*** Opening of Material for the task ***
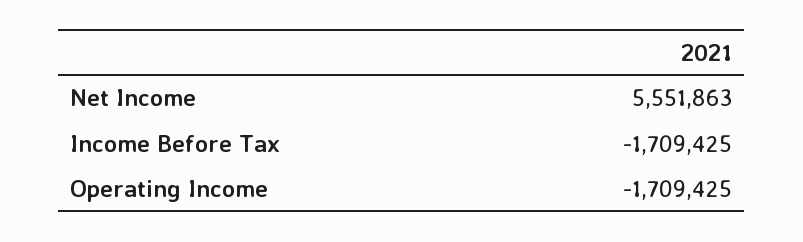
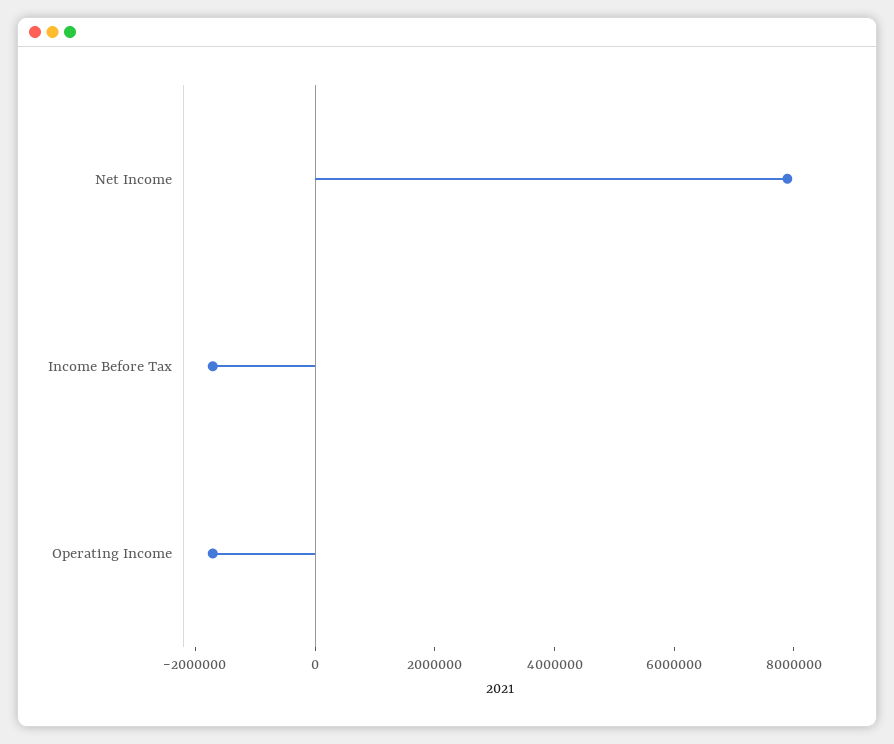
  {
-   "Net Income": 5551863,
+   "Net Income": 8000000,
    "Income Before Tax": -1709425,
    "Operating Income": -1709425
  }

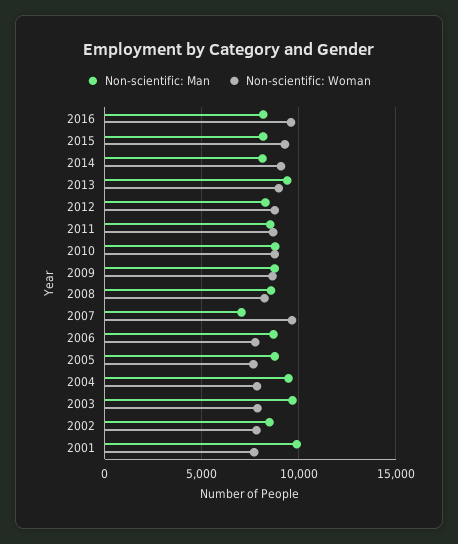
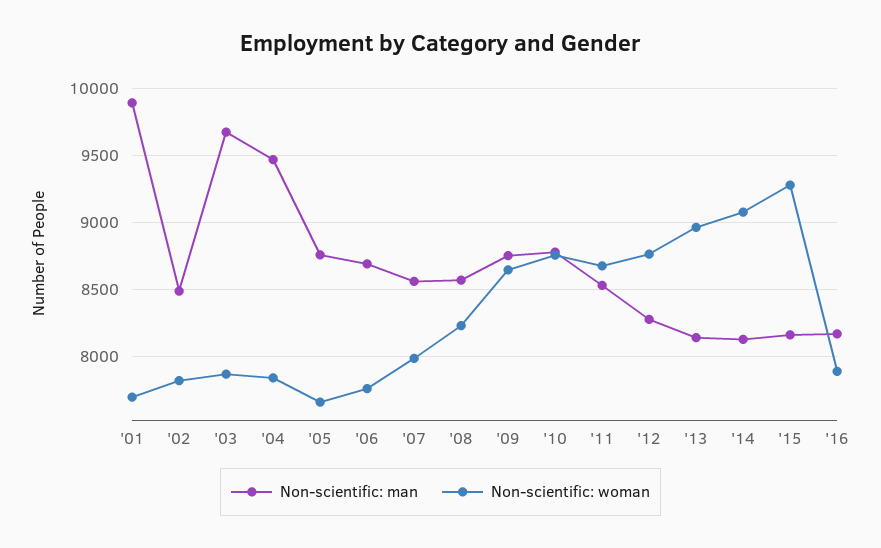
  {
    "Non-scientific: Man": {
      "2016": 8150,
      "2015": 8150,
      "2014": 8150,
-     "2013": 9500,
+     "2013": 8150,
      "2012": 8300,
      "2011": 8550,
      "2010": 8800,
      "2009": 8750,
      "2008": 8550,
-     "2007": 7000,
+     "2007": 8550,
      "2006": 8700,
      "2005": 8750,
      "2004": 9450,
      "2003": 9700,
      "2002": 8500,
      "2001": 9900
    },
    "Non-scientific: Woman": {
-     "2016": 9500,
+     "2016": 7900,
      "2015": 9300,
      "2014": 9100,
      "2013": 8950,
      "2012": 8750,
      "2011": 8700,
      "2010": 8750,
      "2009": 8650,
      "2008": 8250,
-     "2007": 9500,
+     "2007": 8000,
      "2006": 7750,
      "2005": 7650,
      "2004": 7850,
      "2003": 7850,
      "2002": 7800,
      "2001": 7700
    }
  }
*** Close of Material for the task ***
== Exercise directions ==
Take from the listing above each line that contains the string "Income".

== Worked solution ==
-   "Net Income": 5551863,
+   "Net Income": 8000000,
    "Income Before Tax": -1709425,
    "Operating Income": -1709425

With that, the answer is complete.